Monday, November 17, 2008
Exhibit Hall 3, First Floor (Reno-Sparks Convention Center)
We selected three red oak borer infested northern red oak with varying heights along a latitudinal gradient throughout the Ozark and Ouachita National Forests in Arkansas. We cut the entire length of each tree bole into cross-sections ~5 cm thick, sanded top and bottom surfaces and dated all scars to the year of adult emergence within each bole. Currently, this procedure requires 200+ hours of processing time per tree. We wanted to devise a sampling strategy which minimized the number of cross-sections per tree necessary to obtain sufficient data concerning population patterns of the borer within oak dominant stands. Calculated normalized rise from the base indicated that the majority of scars, especially those recording earlier borer cohorts, occured between 0.1 and 0.5 on tree boles. We tested four potential strategies where the dated distribution of all scars within a particular section of the bole was tested against the distribution from the entire-tree.
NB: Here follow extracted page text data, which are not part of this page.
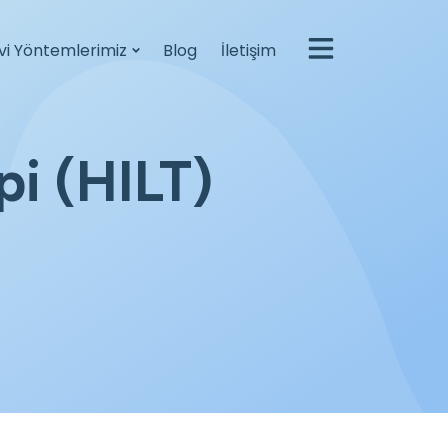
vi Yöntemlerimiz
Blog
İletişim
pi (HILT)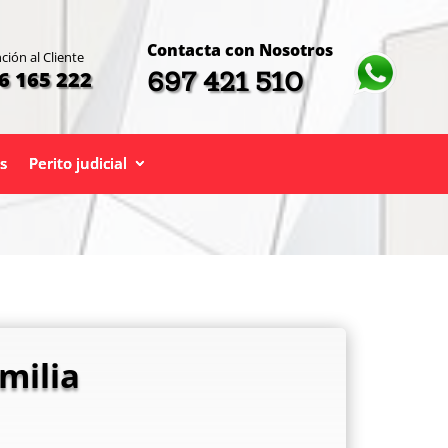
Contacta con Nosotros
ción al Cliente
697 421 510
6 165 222
s
Perito judicial
milia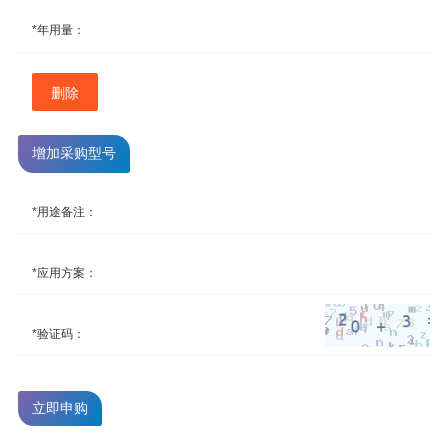
*年用量：
删除
增加采购型号
*用途备注：
*应用方案：
*验证码：
立即申购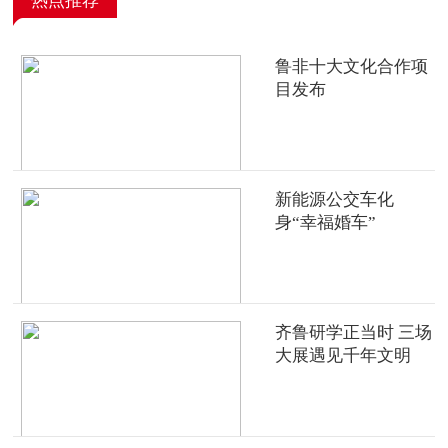
热点推荐
鲁非十大文化合作项
目发布
新能源公交车化
身“幸福婚车”
齐鲁研学正当时 三场
大展遇见千年文明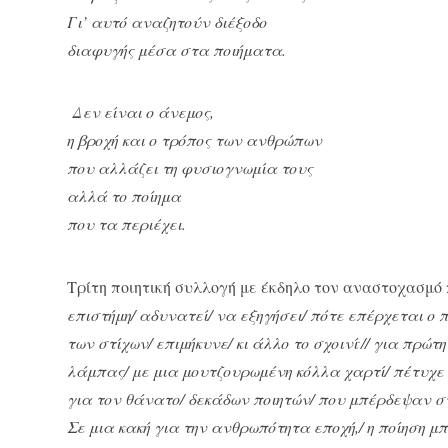
Γι’ αυτό αναζητούν διέξοδο
διαφυγής μέσα στα ποιήματα.
Δεν είναι ο άνεμος,
η βροχή και ο τρόπος των ανθρώπων
που αλλάζει τη φυσιογνωμία τους
αλλά το ποίημα
που τα περιέχει.
Τρίτη ποιητική συλλογή με έκδηλο τον αναστοχασμό 
επιστήμη/ αδυνατεί/ να εξηγήσει/ πότε επέρχεται ο
.
των στίχων/ επιμήκυνε/ κι άλλο το σχοινί
// για πρώτ
λάμπας/ με μια μουτζουρωμένη κόλλα χαρτί/ πέτυχε
για τον θάνατο/ δεκάδων ποιητών/ που μπέρδεψαν σ
Σε μια κακή για την ανθρωπότητα εποχή,/ η ποίηση μπο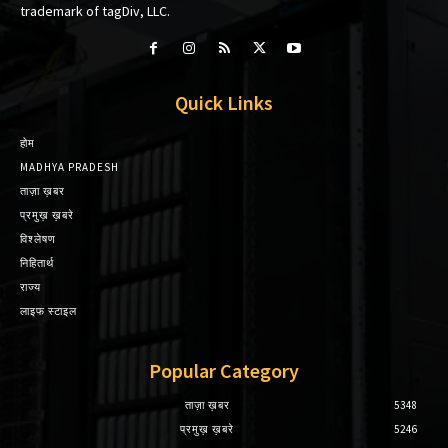
trademark of tagDiv, LLC.
Quick Links
होम
MADHYA PRADESH
ताज़ा ख़बर
प्रमुख़ ख़बरे
विश्लेषण
निहितार्थ
राज्य
लाइफ स्टाइल
Popular Category
ताज़ा ख़बर
5348
प्रमुख़ ख़बरे
5246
Dated scars within all strategies revealed a temporal distribution that was not significantly different from the entire-tree distribution tested separately for all three trees. Strategies including the lower 20% and 30% of host tree boles minimize labor efforts by 75-85% and proportional loss of data by 7-23%. Sampling the lower 20% of boles is favorable if study objectives are to determine patterns of red oak borer activity across larger geographic areas. However, sampling the lower 30% of boles may be favorable if activity within fewer stands is desirable as proportional loss of data is less.